Der Mindestlohn war schon immer politisch

Die Arbeitgeberseite warnt deshalb bereits vor weiterer politischer Einmischung. Der Mindestlohn müsse unabhängig von der Politik durch die Kommission festgelegt werden. Dabei war der Mindestlohn schon immer ein Politikum und wird durch die niedrige Erhöhung politische Debatten weiter befeuern. Denn am Ende wird nicht die Mindestlohnkommission für die geringfügige Erhöhung verantwortlich gemacht werden, sondern die politischen Parteien in den kommenden Wahlkämpfen. Allein 2024 stehen Landtagswahlen in Sachsen, Thüringen und Brandenburg an. In allen drei Bundesländern arbeiten rund 30 Prozent aller Erwerbstätigen zum Mindestlohn, darunter auch Fachkräfte. Wenn aber die Menschen das Gefühl haben, dass ihre Arbeit nicht wertgeschätzt wird und sich gleichzeitig durch die Inflation die Preise immer weiter erhöhen, dann kann sich das auch in Wahlergebnissen widerspiegeln. Eine der höchsten Mindestlohnquoten in Deutschland findet man im Kreis Sonneberg in Thüringen mit 44 Prozent. In jenem Kreis wurde kürzlich der erste AfD-Landrat in Deutschland gewählt. Natürlich ist Einkommen nicht das einzige Kriterium bei einer Wahl, aber Einkommen, Anerkennung und Zufriedenheit hängen eng miteinander zusammen.

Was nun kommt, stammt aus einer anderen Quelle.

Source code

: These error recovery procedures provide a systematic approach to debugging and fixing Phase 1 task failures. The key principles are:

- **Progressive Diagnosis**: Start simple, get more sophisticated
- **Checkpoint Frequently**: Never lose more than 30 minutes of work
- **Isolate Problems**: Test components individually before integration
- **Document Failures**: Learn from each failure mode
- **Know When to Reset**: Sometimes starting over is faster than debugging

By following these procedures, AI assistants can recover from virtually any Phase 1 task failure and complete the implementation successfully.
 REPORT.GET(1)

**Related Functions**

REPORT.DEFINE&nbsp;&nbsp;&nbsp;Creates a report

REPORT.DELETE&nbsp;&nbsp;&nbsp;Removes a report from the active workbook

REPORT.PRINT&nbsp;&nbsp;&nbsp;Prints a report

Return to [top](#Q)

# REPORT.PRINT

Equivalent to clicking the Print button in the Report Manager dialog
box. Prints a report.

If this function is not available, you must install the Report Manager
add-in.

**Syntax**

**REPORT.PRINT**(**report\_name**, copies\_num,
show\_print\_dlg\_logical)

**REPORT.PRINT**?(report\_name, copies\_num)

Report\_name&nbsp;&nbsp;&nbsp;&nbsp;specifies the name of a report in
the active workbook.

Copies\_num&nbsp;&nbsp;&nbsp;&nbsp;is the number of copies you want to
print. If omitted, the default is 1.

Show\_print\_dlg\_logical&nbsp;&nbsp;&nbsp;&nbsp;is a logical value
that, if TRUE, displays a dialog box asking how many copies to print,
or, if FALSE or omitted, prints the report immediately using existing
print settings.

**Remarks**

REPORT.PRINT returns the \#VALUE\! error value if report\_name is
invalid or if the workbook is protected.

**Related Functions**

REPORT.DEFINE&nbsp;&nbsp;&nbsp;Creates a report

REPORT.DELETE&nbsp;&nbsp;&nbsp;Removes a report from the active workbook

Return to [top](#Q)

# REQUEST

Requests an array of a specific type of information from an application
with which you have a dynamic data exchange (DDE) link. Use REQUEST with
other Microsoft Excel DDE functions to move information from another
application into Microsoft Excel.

Die Arbeitgeber könnten die Politisierung des Mindestlohns eindämmen

Während die Arbeitgeber eine zunehmende Politisierung des Mindestlohns beklagen, stünde ihnen ein einfaches Mittel zur Verfügung, die Notwendigkeit von politischen Eingriffen einzudämmen: Sie müssten die Tarifautonomie stärken, indem sie dazu beitragen, die Tarifbindung wieder zu erhöhen. Denn Tarifverträge sind immer besser als gesetzliche Regelungen. Solange jedoch die Tarifbindung weiter sinkt und Arbeitgeber immer öfter aus Tarifverträgen aussteigen, solange muss die Politik für einen Ausgleich sorgen. Allein schon, um den sozialen Zusammenhalt dieser Gesellschaft nicht weiter zu strapazieren.